[-empyre-] Engineering the University : Week 03 : Bettivia and Flanders

B. Bogart ben at ekran.org
Thu Mar 19 03:25:52 AEDT 2015


Thank you Julia. I'm not sure if you saw my question that followed up on
Rhiannon's question? (Sent on Mar 17, 2015 11:42 am)

After reading your responses I'm even more confused as to what DH
actually is. You did mention some difficulty in defining it, but the
extract from your email below baffles me. Based on this quote, it would
seem DH is simply the application of IT skills (meta data, websites,
etc.) in a humanities context. This is quite a bit more shallow than my
previous conception of DH as science-about-humanities. I fail to see
what, as a discipline, we gain if its simply the exploitation of an
existing skill set that becomes increasingly dominant and even
displacing traditional media. Is DH about making humanities knowledge
more accessible, or about applying quantitative and analytic methods
from data science to cultural artifacts? (or both? or neither?)

What strikes me most is the notion of all the graduates of new media art
and design programs could fit under the umbrella of DH (as far as I can
glean from the quote below). I keep thinking of the notion of the
"creative coder" who knows a lot of design and some coding, and is
intended to prototype whole projects and act as a bridge between the
design and coding specializations. There has been some backlash against
this area because graduates have been seen as lacking the depth of
coding skills to balance their design ability, and end up working
largely as designers because coders are required to fill in the skill gaps.
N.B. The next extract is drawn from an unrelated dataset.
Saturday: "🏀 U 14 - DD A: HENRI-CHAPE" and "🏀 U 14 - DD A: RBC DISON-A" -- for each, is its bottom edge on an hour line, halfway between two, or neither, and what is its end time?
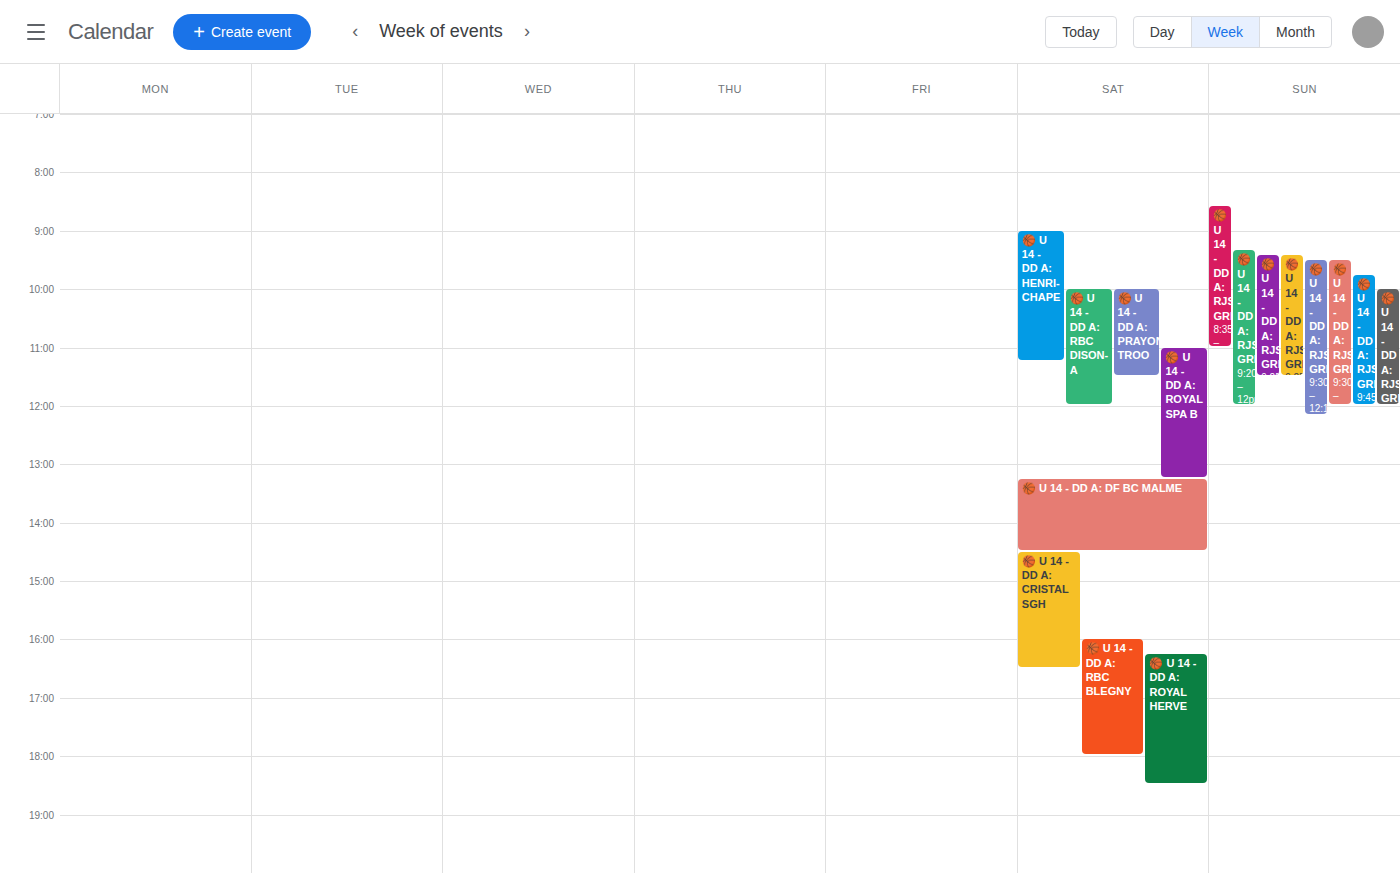
"🏀 U 14 - DD A: HENRI-CHAPE": 11:15 AM, neither: a quarter of the way from the 11 AM line to the 12 PM line. "🏀 U 14 - DD A: RBC DISON-A": 12:00 PM, exactly on the 12 PM line.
The reason for my interest in (and challenge of) DH is an apparent move
to the quantification of everything and thus the domination of
scientific methodologies over all others. Maybe this is an obvious
extension of the movement for social science to be accepted by hard
sciences in terms of rigorous methods?

To get back to the topic of Engineering the University (which is
interesting it itself being an apparent optimization or design problem
to solve, rather than a dialogue to unfold), I wonder what students end
up being DH professionals and what programs do they attend? Is DH IT +
humanities training? Is it IT skills taught in the context of
humanities? Is it better under the umbrella of computer science as a
data science? Is DH a signal of the impending collapse of the science
and art distinction, resulting in a unified quantitative methodological
framework for science-about-culture and science-about-nature?

Ben Bogart

On 15-03-17 07:27 PM, Julia Flanders wrote:
> A museum might feel a need, without any prompting, for a "web master"
> or a "metadata specialist"--but once we have a pool of professionals
> who understand how the well-formalized intellectual capital of
> metadata can serve as the basis for a dynamic online presence that
> engages the public in exploring the museum's collections, that's the
> basis for an entirely different kind of professional niche.